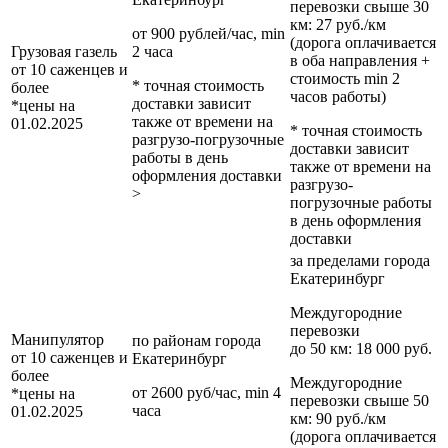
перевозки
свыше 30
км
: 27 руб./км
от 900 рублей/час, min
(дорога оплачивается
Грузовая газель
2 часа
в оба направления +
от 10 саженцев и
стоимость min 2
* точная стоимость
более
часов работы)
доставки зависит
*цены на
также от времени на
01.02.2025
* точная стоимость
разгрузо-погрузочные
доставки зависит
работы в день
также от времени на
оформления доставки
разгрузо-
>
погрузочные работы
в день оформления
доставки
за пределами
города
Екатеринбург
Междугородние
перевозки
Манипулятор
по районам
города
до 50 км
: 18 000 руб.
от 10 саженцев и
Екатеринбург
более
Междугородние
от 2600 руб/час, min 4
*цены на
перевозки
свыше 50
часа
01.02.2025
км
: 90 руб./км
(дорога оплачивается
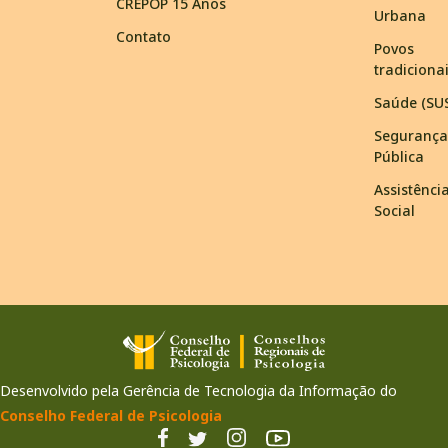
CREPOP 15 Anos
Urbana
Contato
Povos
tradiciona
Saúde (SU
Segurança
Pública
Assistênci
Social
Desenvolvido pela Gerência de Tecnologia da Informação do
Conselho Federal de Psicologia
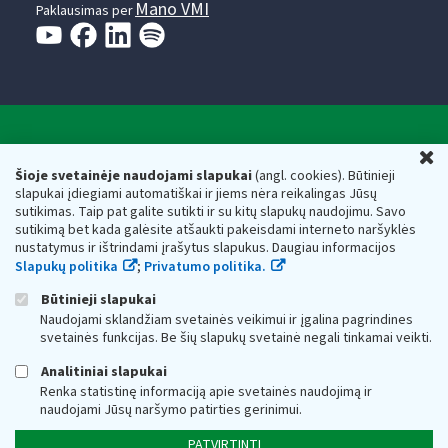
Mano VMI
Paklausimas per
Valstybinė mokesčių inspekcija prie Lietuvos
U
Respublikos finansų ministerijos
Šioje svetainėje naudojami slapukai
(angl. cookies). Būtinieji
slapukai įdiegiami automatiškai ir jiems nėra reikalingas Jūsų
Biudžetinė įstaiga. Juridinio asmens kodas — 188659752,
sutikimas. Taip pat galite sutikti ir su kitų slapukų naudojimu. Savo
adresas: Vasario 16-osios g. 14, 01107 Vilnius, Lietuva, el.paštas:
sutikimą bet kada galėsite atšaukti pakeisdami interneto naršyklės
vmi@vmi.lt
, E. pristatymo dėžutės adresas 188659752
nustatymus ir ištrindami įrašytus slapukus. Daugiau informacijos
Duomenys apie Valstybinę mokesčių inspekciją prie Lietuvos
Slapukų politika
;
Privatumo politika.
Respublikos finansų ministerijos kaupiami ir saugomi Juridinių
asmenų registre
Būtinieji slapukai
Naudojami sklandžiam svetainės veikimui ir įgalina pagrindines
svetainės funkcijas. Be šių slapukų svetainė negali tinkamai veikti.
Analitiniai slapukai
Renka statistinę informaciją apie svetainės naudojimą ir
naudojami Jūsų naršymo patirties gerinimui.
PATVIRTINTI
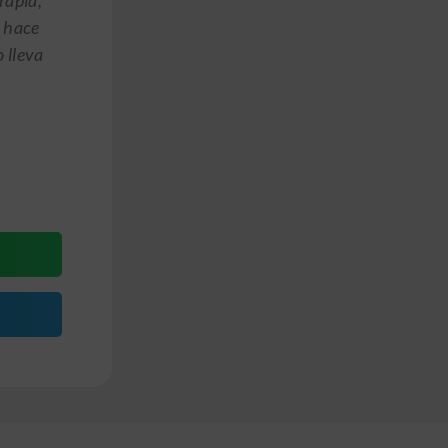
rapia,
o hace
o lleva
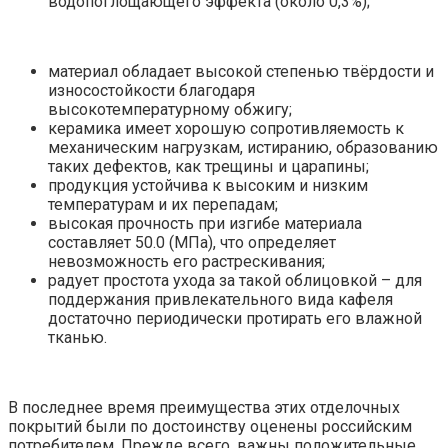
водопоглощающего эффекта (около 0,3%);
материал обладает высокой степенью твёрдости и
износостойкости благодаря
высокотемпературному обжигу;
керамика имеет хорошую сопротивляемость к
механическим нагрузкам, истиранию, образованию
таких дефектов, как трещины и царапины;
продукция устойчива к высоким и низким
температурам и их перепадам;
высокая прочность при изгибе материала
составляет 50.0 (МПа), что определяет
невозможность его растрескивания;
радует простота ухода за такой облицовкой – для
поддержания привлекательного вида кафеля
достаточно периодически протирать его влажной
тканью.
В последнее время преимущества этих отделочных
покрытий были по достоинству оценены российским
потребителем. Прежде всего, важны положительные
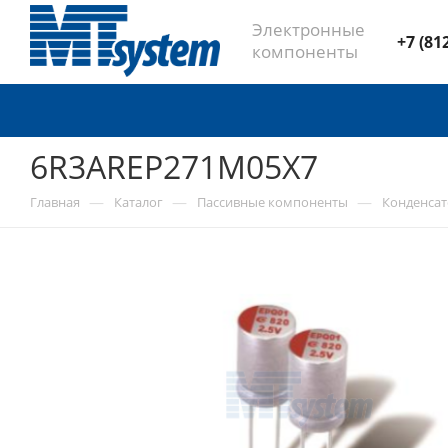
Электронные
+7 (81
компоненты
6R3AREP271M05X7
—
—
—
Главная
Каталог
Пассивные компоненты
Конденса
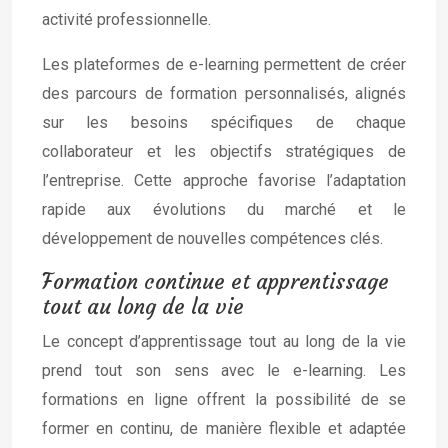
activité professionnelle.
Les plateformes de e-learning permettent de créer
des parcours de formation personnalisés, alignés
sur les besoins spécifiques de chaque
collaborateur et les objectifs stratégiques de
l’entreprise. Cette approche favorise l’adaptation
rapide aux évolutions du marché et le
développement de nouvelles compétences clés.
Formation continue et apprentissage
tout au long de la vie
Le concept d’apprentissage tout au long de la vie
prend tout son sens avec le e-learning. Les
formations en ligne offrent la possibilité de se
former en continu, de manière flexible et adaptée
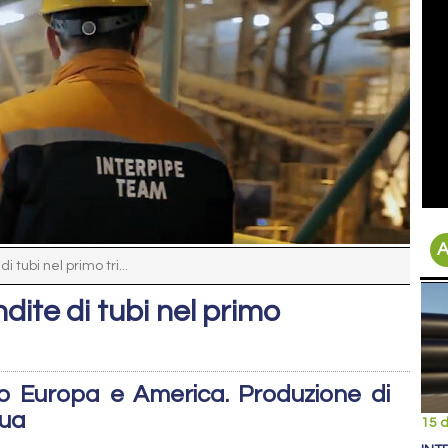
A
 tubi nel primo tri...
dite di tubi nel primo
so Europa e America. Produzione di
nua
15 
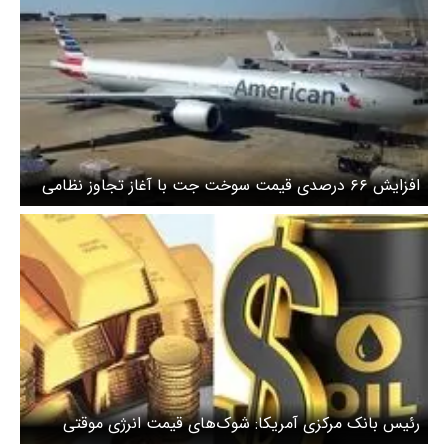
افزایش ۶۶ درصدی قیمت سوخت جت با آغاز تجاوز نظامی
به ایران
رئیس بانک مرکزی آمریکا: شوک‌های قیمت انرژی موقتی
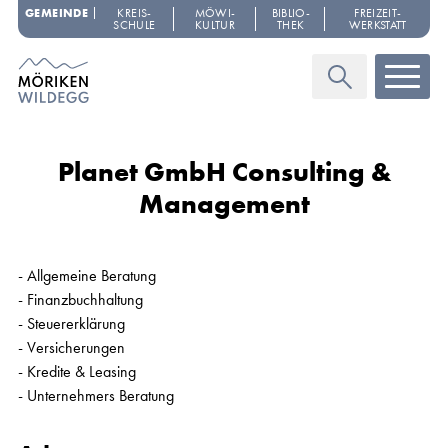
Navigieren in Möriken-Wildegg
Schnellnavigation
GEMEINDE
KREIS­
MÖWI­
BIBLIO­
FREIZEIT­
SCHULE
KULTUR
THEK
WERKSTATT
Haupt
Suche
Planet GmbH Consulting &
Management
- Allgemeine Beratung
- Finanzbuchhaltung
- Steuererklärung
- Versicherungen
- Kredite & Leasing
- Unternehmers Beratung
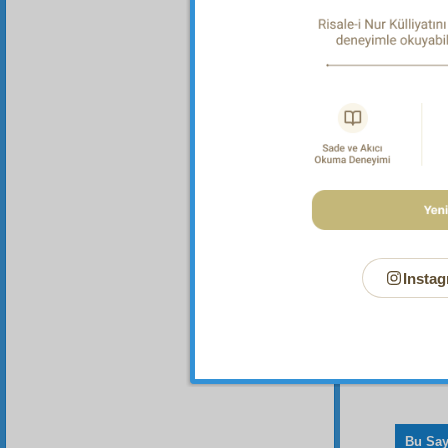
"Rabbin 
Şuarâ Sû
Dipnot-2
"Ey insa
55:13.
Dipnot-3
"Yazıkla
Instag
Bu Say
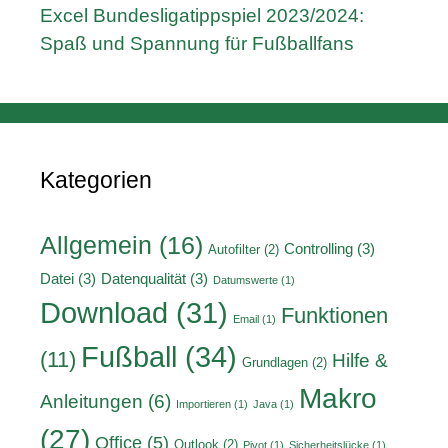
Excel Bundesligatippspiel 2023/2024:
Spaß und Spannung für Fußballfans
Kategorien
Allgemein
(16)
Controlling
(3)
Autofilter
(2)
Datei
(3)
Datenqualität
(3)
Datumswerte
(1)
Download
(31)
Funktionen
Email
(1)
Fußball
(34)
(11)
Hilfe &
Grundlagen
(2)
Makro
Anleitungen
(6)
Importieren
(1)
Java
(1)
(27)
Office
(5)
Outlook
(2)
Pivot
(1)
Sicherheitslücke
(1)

--------

§ **DESCRIPTION OF THE TASK**
Leaving the pictures out, write out all the material above exactly.

§ **EXERCISE RESULT**
перевозки
свыше 30
км
: 27 руб./км
от 900 рублей/час, min
(дорога оплачивается
Грузовая газель
2 часа
в оба направления +
от 10 саженцев и
стоимость min 2
* точная стоимость
более
часов работы)
доставки зависит
*цены на
также от времени на
01.02.2025
* точная стоимость
разгрузо-погрузочные
доставки зависит
работы в день
также от времени на
оформления доставки
разгрузо-
>
погрузочные работы
в день оформления
доставки
за пределами
города
Екатеринбург
Междугородние
перевозки
Манипулятор
по районам
города
до 50 км
: 18 000 руб.
от 10 саженцев и
Екатеринбург
более
Междугородние
от 2600 руб/час, min 4
*цены на
перевозки
свыше 50
часа
01.02.2025
км
: 90 руб./км
(дорога оплачивается
CREPOP 15 Anos
Urbana
Contato
Povos
tradiciona
Saúde (SU
Segurança
Pública
Assistênci
Social
Desenvolvido pela Gerência de Tecnologia da Informação do
Conselho Federal de Psicologia
Mano VMI
Paklausimas per
Valstybinė mokesčių inspekcija prie Lietuvos
U
Respublikos finansų ministerijos
Šioje svetainėje naudojami slapukai
(angl. cookies). Būtinieji
slapukai įdiegiami automatiškai ir jiems nėra reikalingas Jūsų
Biudžetinė įstaiga. Juridinio asmens kodas — 188659752,
sutikimas. Taip pat galite sutikti ir su kitų slapukų naudojimu. Savo
adresas: Vasario 16-osios g. 14, 01107 Vilnius, Lietuva, el.paštas:
sutikimą bet kada galėsite atšaukti pakeisdami interneto naršyklės
vmi@vmi.lt
, E. pristatymo dėžutės adresas 188659752
nustatymus ir ištrindami įrašytus slapukus. Daugiau informacijos
Duomenys apie Valstybinę mokesčių inspekciją prie Lietuvos
Slapukų politika
;
Privatumo politika.
Respublikos finansų ministerijos kaupiami ir saugomi Juridinių
asmenų registre
Būtinieji slapukai
Naudojami sklandžiam svetainės veikimui ir įgalina pagrindines
svetainės funkcijas. Be šių slapukų svetainė negali tinkamai veikti.
Analitiniai slapukai
Renka statistinę informaciją apie svetainės naudojimą ir
naudojami Jūsų naršymo patirties gerinimui.
PATVIRTINTI
rapia,
o hace
o lleva
водопоглощающего эффекта (около 0,3%);
материал обладает высокой степенью твёрдости и
износостойкости благодаря
высокотемпературному обжигу;
керамика имеет хорошую сопротивляемость к
механическим нагрузкам, истиранию, образованию
таких дефектов, как трещины и царапины;
продукция устойчива к высоким и низким
температурам и их перепадам;
высокая прочность при изгибе материала
составляет 50.0 (МПа), что определяет
невозможность его растрескивания;
радует простота ухода за такой облицовкой – для
поддержания привлекательного вида кафеля
достаточно периодически протирать его влажной
тканью.
В последнее время преимущества этих отделочных
покрытий были по достоинству оценены российским
потребителем. Прежде всего, важны положительные
Электронные
+7 (81
компоненты
6R3AREP271M05X7
—
—
—
Главная
Каталог
Пассивные компоненты
Конденса
activité professionnelle.
Les plateformes de e-learning permettent de créer
des parcours de formation personnalisés, alignés
sur les besoins spécifiques de chaque
collaborateur et les objectifs stratégiques de
l’entreprise. Cette approche favorise l’adaptation
rapide aux évolutions du marché et le
développement de nouvelles compétences clés.
Formation continue et apprentissage
tout au long de la vie
Le concept d’apprentissage tout au long de la vie
prend tout son sens avec le e-learning. Les
formations en ligne offrent la possibilité de se
former en continu, de manière flexible et adaptée
A
 tubi nel primo tri...
dite di tubi nel primo
so Europa e America. Produzione di
nua
15 
افزایش ۶۶ درصدی قیمت سوخت جت با آغاز تجاوز نظامی
به ایران
رئیس بانک مرکزی آمریکا: شوک‌های قیمت انرژی موقتی
Navigieren in Möriken-Wildegg
Schnellnavigation
GEMEINDE
KREIS­
MÖWI­
BIBLIO­
FREIZEIT­
SCHULE
KULTUR
THEK
WERKSTATT
Haupt
Suche
Planet GmbH Consulting &
Management
- Allgemeine Beratung
- Finanzbuchhaltung
- Steuererklärung
- Versicherungen
- Kredite & Leasing
- Unternehmers Beratung
"Rabbin 
Şuarâ Sû
Dipnot-2
"Ey insa
55:13.
Dipnot-3
"Yazıkla
Instag
Bu Say
Excel Bundesligatippspiel 2023/2024:
Spaß und Spannung für Fußballfans
Kategorien
Allgemein
(16)
Controlling
(3)
Autofilter
(2)
Datei
(3)
Datenqualität
(3)
Datumswerte
(1)
Download
(31)
Funktionen
Email
(1)
Fußball
(34)
(11)
Hilfe &
Grundlagen
(2)
Makro
Anleitungen
(6)
Importieren
(1)
Java
(1)
(27)
Office
(5)
Outlook
(2)
Pivot
(1)
Sicherheitslücke
(1)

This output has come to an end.